● Records supplied
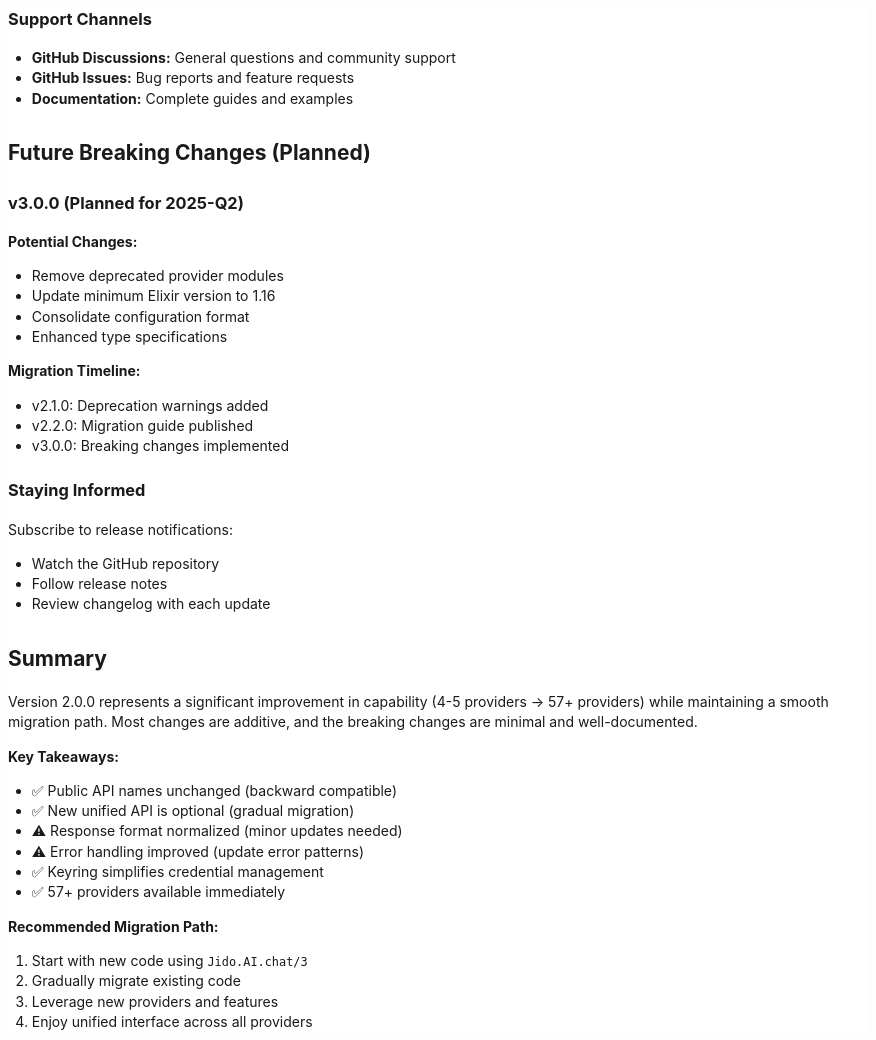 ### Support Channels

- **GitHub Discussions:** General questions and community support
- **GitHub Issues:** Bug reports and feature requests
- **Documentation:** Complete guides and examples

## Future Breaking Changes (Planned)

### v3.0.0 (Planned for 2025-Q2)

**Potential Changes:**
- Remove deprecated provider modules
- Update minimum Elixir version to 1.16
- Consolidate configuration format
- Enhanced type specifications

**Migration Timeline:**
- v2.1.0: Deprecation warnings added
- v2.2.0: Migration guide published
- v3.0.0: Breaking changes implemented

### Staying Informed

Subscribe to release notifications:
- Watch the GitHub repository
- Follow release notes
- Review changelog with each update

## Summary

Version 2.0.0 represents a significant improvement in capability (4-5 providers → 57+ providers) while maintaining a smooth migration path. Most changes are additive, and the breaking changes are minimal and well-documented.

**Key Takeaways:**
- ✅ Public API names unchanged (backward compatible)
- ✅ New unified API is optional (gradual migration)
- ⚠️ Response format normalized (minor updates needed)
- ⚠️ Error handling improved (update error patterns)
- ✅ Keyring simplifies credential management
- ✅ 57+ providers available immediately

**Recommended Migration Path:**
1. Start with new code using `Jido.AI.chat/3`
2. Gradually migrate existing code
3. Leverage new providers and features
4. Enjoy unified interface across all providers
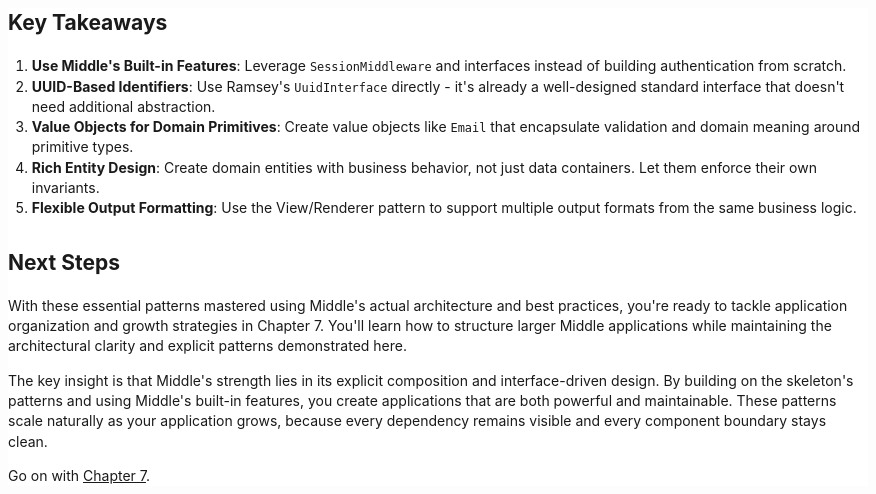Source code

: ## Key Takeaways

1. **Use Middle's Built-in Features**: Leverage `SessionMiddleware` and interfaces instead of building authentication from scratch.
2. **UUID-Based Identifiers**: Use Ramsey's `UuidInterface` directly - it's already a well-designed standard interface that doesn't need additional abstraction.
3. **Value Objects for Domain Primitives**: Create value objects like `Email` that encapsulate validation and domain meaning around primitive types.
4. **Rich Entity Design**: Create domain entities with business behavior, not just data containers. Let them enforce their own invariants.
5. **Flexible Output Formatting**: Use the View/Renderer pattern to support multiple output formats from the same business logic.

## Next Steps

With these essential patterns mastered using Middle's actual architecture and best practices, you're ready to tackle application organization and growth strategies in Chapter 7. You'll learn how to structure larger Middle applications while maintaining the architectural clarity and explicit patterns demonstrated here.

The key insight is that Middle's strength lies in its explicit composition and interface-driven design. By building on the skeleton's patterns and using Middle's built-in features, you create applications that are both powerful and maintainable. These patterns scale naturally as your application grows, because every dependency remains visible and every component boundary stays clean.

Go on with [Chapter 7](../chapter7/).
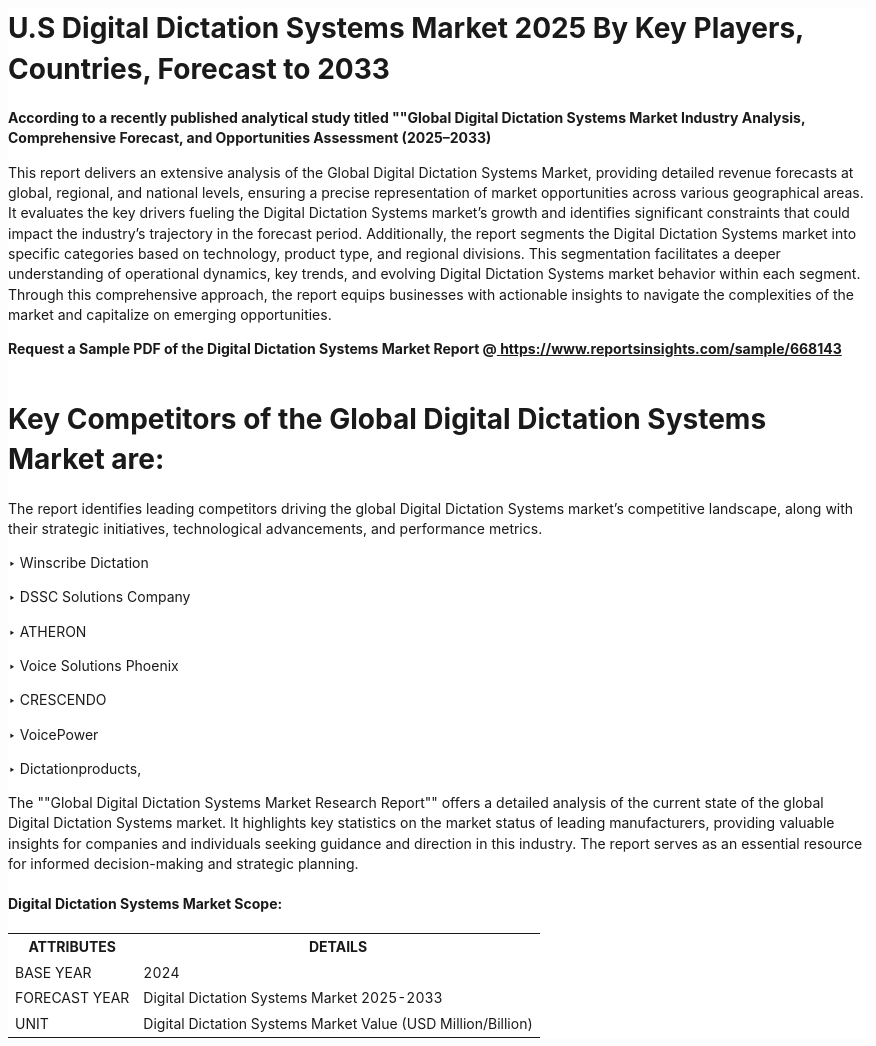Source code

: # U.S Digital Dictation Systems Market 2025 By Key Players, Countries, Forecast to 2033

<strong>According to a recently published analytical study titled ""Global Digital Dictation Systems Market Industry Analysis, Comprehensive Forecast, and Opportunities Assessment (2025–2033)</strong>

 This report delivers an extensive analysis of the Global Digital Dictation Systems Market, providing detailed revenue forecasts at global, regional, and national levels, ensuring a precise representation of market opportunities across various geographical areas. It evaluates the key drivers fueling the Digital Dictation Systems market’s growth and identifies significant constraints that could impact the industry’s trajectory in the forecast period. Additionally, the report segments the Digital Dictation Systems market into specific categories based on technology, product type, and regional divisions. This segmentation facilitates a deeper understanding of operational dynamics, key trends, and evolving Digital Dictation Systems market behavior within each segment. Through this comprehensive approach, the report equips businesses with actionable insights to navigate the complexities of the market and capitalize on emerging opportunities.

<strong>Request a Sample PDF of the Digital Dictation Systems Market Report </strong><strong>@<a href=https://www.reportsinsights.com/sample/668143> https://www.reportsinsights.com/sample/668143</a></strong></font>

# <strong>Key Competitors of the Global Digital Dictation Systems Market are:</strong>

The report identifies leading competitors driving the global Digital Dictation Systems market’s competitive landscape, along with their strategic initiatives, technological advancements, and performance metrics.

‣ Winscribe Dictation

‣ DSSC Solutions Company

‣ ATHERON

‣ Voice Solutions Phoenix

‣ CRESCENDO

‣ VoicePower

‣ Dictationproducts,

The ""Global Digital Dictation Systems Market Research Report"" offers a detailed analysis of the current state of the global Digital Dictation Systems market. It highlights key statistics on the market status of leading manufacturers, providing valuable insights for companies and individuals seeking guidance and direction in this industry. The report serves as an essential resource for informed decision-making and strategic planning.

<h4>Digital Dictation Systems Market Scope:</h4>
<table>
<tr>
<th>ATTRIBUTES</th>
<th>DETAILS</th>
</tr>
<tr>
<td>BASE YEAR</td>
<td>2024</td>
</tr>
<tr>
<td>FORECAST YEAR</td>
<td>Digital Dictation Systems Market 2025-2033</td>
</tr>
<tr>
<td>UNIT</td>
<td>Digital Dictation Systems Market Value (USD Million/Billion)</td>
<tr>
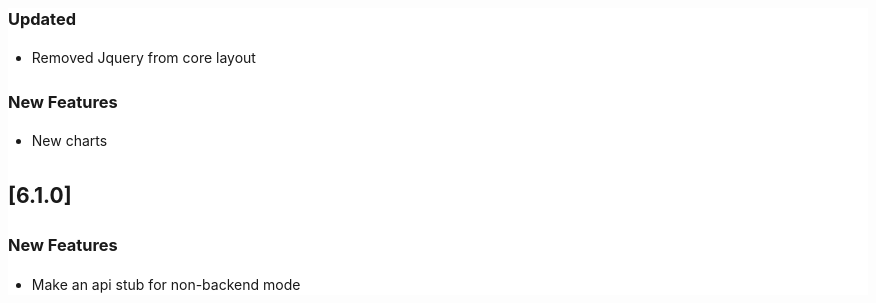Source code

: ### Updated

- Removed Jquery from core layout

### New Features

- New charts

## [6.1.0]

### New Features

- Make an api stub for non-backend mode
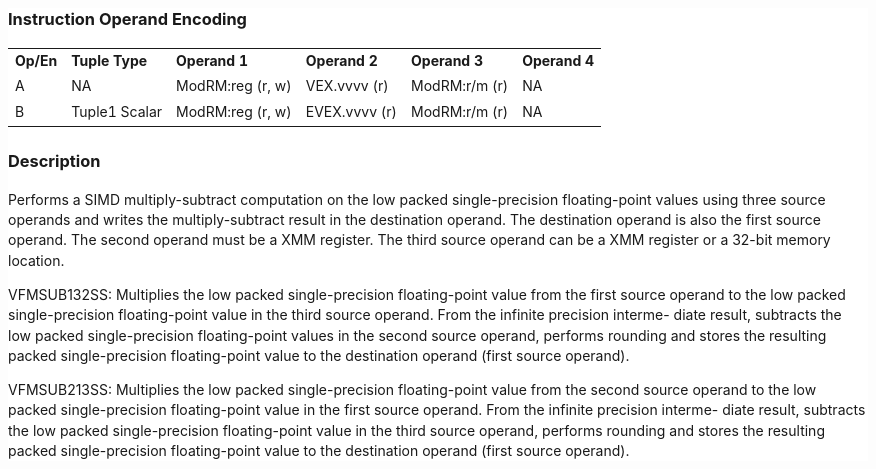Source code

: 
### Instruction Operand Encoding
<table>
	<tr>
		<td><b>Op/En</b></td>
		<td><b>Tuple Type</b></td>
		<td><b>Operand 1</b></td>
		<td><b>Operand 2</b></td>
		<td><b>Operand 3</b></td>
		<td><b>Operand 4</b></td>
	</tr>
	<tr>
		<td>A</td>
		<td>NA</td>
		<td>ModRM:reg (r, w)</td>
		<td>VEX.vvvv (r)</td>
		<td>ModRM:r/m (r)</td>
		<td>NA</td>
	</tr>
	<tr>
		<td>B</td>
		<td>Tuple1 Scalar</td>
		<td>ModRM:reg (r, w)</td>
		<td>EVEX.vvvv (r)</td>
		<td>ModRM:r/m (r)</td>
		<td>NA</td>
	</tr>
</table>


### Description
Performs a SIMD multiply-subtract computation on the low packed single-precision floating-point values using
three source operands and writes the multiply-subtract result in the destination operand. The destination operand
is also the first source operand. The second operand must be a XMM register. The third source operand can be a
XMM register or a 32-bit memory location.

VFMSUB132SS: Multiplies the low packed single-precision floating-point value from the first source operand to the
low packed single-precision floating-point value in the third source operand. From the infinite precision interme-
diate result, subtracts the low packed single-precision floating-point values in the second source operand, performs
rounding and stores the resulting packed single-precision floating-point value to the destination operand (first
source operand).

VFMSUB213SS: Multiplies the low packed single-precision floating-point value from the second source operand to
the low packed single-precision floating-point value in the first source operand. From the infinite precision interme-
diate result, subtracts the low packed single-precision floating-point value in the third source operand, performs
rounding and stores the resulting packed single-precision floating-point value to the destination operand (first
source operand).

● Task statement
Report the number of lines in the entries that hold the word "growth". Nothing else is wanted.

● Solution
2